You should take some time to learn from your mistakes instead of just continuing to write the same shitty tests as usual!!!

Every time I arrive at a new team I spend weeks just trying to understand the test suites for what should be fairly SIMPLE applications!

UNIT TESTS SHOULD TEST UNITS OF CODE!
If your unit test tests seem to be repetitive, they are not unit tests. Repetition is expected in integration tests, but that is why those are usually DATA DRIVEN tests!!!

Comments
  • 0
    my experience has been that "unit" tests are often not worth testing/keep maintaining for since you rarely get these units wrong. It's when these units are put together when things screw up.
  • 0
    A better alternative is to not do TDD unless you have someone dedicated to writing tests.
  • 0
    Good rant OP. I'm too tired to engage properly but agree.

    Pairing and mobbing helps
  • 0
    @aviophille make time as it will save it if you're doing it right
  • 0
    @jestdotty yeah that's my experience with it as well. But once it's done, it's rare that such units need changing.

    Whereas the integrations is where we make most changes around and actually would benefit from having tests that are maintained (whether it can be done well is a different story)
  • 1
    y'all write unit tests?? ughh what a waste of time.
  • 0
    I don't understand the hate on testing and tdd here.

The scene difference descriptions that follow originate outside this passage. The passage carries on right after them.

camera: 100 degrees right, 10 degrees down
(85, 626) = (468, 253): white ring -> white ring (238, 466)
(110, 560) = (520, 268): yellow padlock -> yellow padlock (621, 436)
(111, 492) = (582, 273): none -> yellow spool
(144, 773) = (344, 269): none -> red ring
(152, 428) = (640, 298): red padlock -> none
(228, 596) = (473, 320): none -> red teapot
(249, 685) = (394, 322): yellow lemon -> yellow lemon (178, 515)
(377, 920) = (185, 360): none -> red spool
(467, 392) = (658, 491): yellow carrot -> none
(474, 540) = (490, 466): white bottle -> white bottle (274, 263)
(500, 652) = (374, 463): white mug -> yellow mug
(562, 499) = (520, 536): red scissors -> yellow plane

    I've been using it for years and it's absolutely, hands down, bar none, the best way to develop in my experience.
  • 0
    @lungdart It’s twice the work. That may work in large teams, but when you’ve only got one or two devs, it’s hard to justify the lost time.
  • 0
    @cuddlyogre hard disagree. TDD had always saved me time, and saved my team time.

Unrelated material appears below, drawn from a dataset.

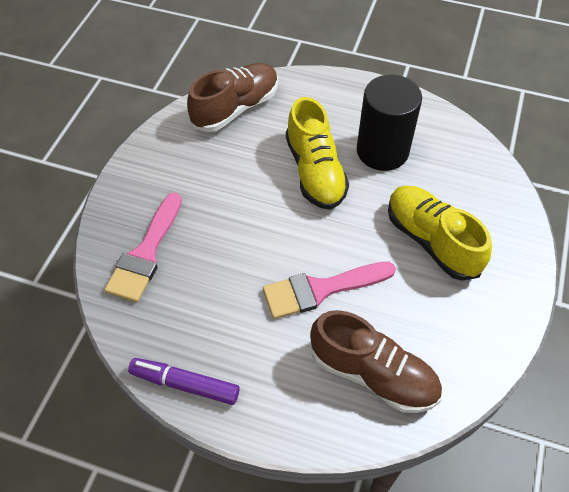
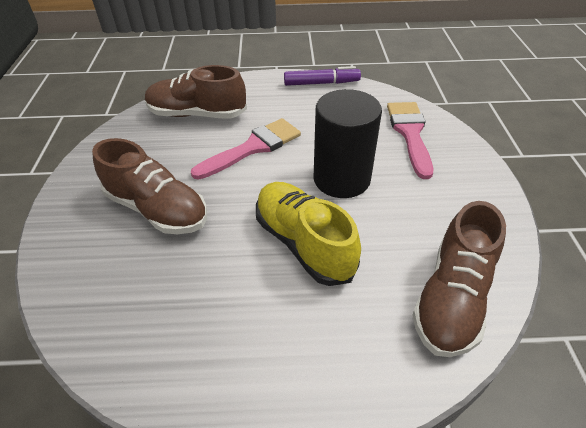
camera: 160 degrees right, 10 degrees down
(382, 151) = (230, 296): black cylinder -> black cylinder (341, 179)
(431, 240) = (157, 209): yellow shoe -> brown shoe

    It's 1.5x the code, 25% of the debugging, and 10% effort to maintain and refactor. So much time is saved.

    I've been on large and small teams. Jr, sr, devops, architect, backend, embedded, and network automation. I've never been slowed down by testing.
  • 0
    @lungdart And if you don't have a team and have paying work waiting to be done?

    How do you justify to clients and managers a wholly optional expenditure of time that has no immediate benefit?
  • 0
    @cuddlyogre because it does have an immediate benefit. Look at my comment above.
  • 0
    @lungdart I see no benefit to spending almost double the amount of time doing something purely optional when clients are waiting and problems need to be solved. Depending on the project, that easily delays delivery by weeks. In a competitive market like this one, how can anyone get away with that?

    If you have a dedicated guy that writes tests, then go for it. When you're one/two guys barely keeping up, forget about it.
  • 0
    @jestdotty I'll need you to define testing then, because the idea of just pushing code without making sure it works sounds horrifying to me.

    I don't use rspec but I do test the code with the console as thoroughly as I can fathom at the time. I'll even add comments before the function describing implementation details and other usage notes. Everything is right there. There's not a second shadow application that also needs to be maintained.
  • 0
    I see a lot of senior/lead stuff in rants lately. Seems that either is a meaningless title or assumptions are made on it.
    This rant would have been the same if it was just '"developers" imo.

    Anyway I almost always do table driven tests. Still that often does end up with a lot of repetition. For a lot of tests it's the same data with a slight variation. This is fine and explicit. Of course when there are swats of data creating a fixture that is slightly altered reduces meaningless duplication that detracts from readability.
    Don't see how e2e and integration tests are different in that regard.

    I usually follow the guideline: if the tests don't enlighten how the subject is supposed to be used you are doing it wrong. So always start with the happy flow(s) and then the most common mistakes/failures. Test input/output should be close to or documenting real world values.
    If you need to test for weird random data cases, write a separate test that does fuzzing. That's what it is for.